[[ The records open ]]

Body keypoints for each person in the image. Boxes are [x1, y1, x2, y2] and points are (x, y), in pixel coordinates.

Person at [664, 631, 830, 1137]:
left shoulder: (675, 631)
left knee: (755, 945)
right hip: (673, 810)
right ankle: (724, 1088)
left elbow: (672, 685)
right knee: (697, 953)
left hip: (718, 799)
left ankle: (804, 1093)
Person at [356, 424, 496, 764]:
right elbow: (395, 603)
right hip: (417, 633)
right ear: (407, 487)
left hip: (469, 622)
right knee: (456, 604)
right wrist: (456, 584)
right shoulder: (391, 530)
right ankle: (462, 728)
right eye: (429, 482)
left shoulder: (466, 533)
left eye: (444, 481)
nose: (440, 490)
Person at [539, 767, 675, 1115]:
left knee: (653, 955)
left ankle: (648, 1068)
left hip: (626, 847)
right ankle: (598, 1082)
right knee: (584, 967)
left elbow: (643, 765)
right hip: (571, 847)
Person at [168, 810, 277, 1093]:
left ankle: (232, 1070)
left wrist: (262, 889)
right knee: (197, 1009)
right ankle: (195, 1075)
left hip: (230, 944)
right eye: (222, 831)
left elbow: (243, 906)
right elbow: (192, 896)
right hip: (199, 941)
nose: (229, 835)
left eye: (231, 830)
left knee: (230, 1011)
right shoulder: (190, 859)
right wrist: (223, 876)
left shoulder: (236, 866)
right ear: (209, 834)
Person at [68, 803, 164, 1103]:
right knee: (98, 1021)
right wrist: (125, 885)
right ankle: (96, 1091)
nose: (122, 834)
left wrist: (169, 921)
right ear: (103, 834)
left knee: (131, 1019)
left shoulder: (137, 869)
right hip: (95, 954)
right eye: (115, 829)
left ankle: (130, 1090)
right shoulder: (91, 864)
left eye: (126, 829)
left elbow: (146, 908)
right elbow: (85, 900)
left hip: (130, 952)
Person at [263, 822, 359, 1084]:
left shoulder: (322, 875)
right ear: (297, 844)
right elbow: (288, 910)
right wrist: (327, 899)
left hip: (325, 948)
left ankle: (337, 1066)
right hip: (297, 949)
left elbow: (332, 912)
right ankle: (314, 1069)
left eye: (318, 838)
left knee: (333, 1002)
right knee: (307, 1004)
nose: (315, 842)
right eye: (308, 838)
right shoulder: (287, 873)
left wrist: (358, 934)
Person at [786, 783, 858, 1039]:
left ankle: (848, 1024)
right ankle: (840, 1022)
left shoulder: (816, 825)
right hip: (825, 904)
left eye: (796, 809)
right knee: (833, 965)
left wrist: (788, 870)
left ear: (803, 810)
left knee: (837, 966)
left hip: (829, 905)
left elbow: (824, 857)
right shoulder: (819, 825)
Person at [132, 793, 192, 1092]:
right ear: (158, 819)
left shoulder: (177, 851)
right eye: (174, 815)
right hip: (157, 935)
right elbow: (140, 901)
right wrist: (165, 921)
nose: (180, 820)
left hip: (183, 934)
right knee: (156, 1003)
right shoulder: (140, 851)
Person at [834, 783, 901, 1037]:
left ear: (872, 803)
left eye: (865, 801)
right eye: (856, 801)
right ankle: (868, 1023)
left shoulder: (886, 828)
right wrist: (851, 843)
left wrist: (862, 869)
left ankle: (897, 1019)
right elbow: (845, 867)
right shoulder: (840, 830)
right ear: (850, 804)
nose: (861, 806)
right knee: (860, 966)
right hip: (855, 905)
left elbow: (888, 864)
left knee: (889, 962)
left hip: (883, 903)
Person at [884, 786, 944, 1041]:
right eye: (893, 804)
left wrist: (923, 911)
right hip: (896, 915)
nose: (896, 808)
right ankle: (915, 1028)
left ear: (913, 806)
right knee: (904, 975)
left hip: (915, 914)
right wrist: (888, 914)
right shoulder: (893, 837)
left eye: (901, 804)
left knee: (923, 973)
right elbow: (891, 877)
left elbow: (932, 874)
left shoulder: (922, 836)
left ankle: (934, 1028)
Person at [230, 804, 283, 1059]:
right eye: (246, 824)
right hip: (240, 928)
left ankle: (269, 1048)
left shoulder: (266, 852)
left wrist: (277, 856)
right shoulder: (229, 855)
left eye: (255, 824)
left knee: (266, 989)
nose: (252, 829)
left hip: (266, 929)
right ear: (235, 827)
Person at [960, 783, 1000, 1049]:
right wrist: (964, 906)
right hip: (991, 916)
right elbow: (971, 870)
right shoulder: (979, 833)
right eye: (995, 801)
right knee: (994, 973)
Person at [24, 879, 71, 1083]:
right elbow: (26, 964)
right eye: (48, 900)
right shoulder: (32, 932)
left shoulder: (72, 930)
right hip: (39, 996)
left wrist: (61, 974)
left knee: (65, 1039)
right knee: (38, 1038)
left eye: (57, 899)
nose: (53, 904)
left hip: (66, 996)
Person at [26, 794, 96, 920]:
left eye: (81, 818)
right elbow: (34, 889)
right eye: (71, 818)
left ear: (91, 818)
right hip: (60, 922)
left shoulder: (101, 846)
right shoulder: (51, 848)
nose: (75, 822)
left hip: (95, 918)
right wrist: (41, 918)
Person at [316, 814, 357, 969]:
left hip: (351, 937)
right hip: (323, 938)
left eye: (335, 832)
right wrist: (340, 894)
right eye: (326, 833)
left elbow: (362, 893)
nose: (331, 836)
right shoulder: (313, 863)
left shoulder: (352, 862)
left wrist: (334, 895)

[[ The records closed ]]

=== Directions for this task ===
All that is needed is the exact run of lines above from the line containing "right elbow: (192, 896)" through the line containing "right wrist: (125, 885)", both of them included.

=== Solution to this problem ===
right elbow: (192, 896)
right hip: (199, 941)
nose: (229, 835)
left eye: (231, 830)
left knee: (230, 1011)
right shoulder: (190, 859)
right wrist: (223, 876)
left shoulder: (236, 866)
right ear: (209, 834)
Person at [68, 803, 164, 1103]:
right knee: (98, 1021)
right wrist: (125, 885)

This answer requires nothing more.